I look up at the clock and sigh audibly, although no one is around to hear it. 4:15pm. The final quiet minutes of nap time are slipping away, and I need to start dinner. I have one more email to send, I never did get to edit those pictures, and the thought I might get a blog post written seems laughable now.
I wasn’t lazy today by any means. I made the grocery list, did all the shopping with both girls, stopped by the bank, filled the car with gas, made meals, cleaned up after meals, and even got a 30 minute workout in. But by the time I got all the groceries put away and sent two of three emails, nap time is over and I feel spent, rather than rejuvenated. I feel desperate for another hour alone, and I long to check one more item off my to-do list before the toys and crumbs explode all over the house once again.
Instead, I surrender, and start chopping vegetables for dinner as I hear the girls stirring upstairs.
Three hours later… I’m still in the kitchen, wiping the counters for the last time of the day and sweeping the aftermath of dinner from the floor. I sigh again. I think of all the to-dos that won’t get done, as I start corralling the girls up the stairs to bed.
This is my every day life. Spending so much time on what seems incredibly insignificant. Weary from messes. Longing for time alone. And time with friends. Worried I’m not doing enough fun, stimulating activities to provide my children with a “good” childhood, but still somehow too busy to answer text messages for days on end.
I’ve finally had to surrender my expectations.

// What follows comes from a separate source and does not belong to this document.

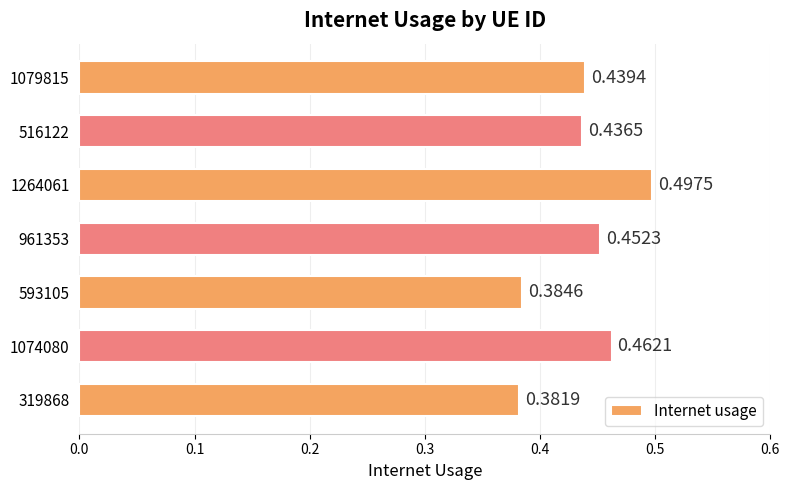

Rank the categories by value from highest to lowest.

1264061, 1074080, 961353, 1079815, 516122, 593105, 319868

Mondays are my grocery shopping day, so if we hit dinnertime on Monday, and the house is stocked with fresh groceries, it was a successful day. It doesn’t matter if the laundry is folded or if the emails got sent. Groceries are done and that is sufficient.

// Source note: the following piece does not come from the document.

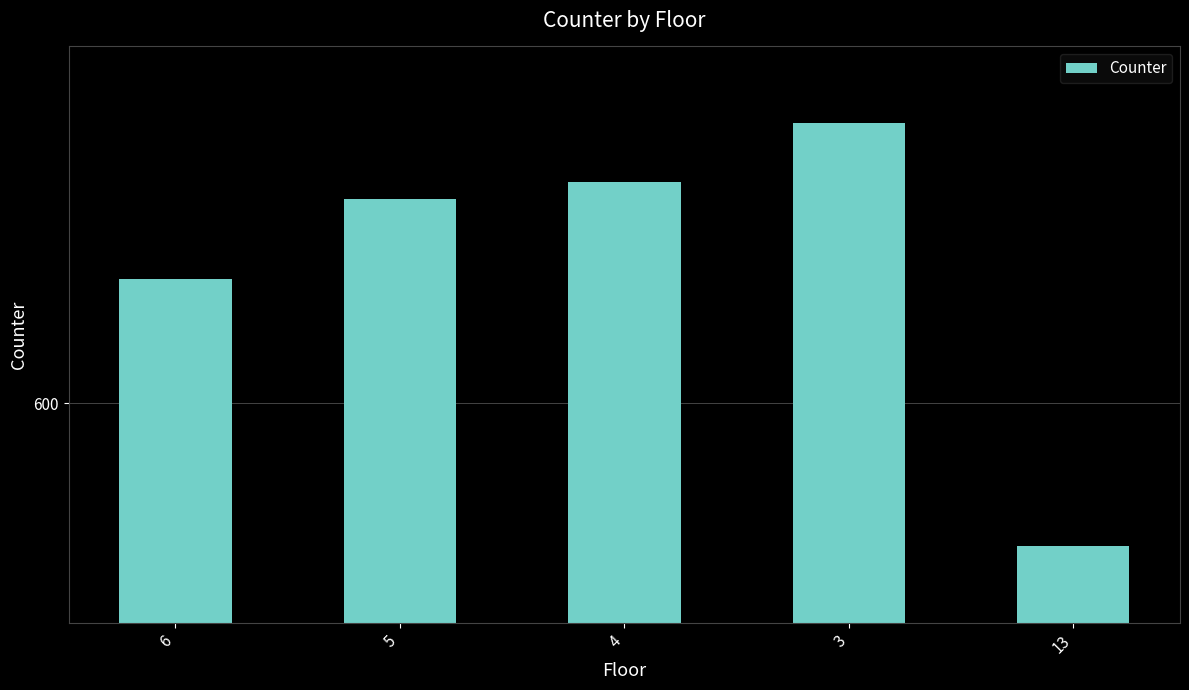

Does the chart contain any negative values?

No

Wednesdays are my house cleaning day, so if we hit dinnertime and the bathrooms are clean and the sheets are changed, it was a successful day. Who cares if Zianne watched four shows in a row so I could get it all done?
Fridays are fun days, so if we got to meet up with friends, it was worth skipping a shower or a workout or a nap to do so.
By nature, I love getting everything done each day. A work out. Some quiet, alone time. Some housework. Some time to work on my computer. A coffee date with a friend. A shower. Before I had kids, all those elements made up my dream day… only it wasn’t a dream. I could often fit all those events into one little square on the calendar.
Since becoming a mom, I’ve had to surrender so many things that I love. Not completely. I still see friends, send emails, and write blog posts. But rarely do they all happen on the same day, because that would be nearly impossible.
Somedays, the sacrifice seems easy. I love my kids. I love eating dinner all together when Micah gets home each night, even if the whole ordeal, from start to finish, takes about three hours of my day.
But other days, the sacrifice suffocates me. I want to throw the broom across the kitchen and go out to dinner by myself. I begrudgingly count the weeks (or months) since I last talked to my closest girlfriends on the phone, and I bitterly ponder why even “easy” crockpot meals take so much work.
It’s then I must adjust my focus and view my surrender as God does. Not because I’m so holy, but because I might go insane unless I can catch a glimpse of the spiritual as I cut the vegetables. Lay down my life… this must be what it looks like. Laying down my life looks like closing the computer even though there is one more email to be sent. Laying down my life looks like ignoring my phone so I can sit on the floor repeatedly throwing a ball to my baby, because it’s her favorite activity in the world. Laying down my life looks like wiping snot off my toddler’s nose and getting out the watercolors so she can drip paint on the table with glee. Laying down my life means greeting Micah with a smile and a cheerful voice when he walks in the door, even when I want to complain about potty-training and emphasize how “stressful” my day was.
When God said we should lay down our lives (John 15:13) and serve one another humbly (Galatians 5:13), moms weren’t excluded. These aren’t just commands for how Christian adults should treat each other. These commands should guide my actions toward my children and my attitude within my home. I am laying down my life and my time and my emails to love my children well. I am serving them humbly by wiping their faces and chopping their grapes in half in order to point them to the One who served us all by dying for our sins. I love my children, because they are my very closest neighbors.
I’m pretty sure there will still be crumbs in heaven. Crumbs aren’t sinful after all; they just have a way of bringing out the sin in my own heart. Someone will have to clean up after the great wedding feast, and I just might volunteer for the job. By then my heart will be made perfect, and I will count it all joy to sweep the floors of the King.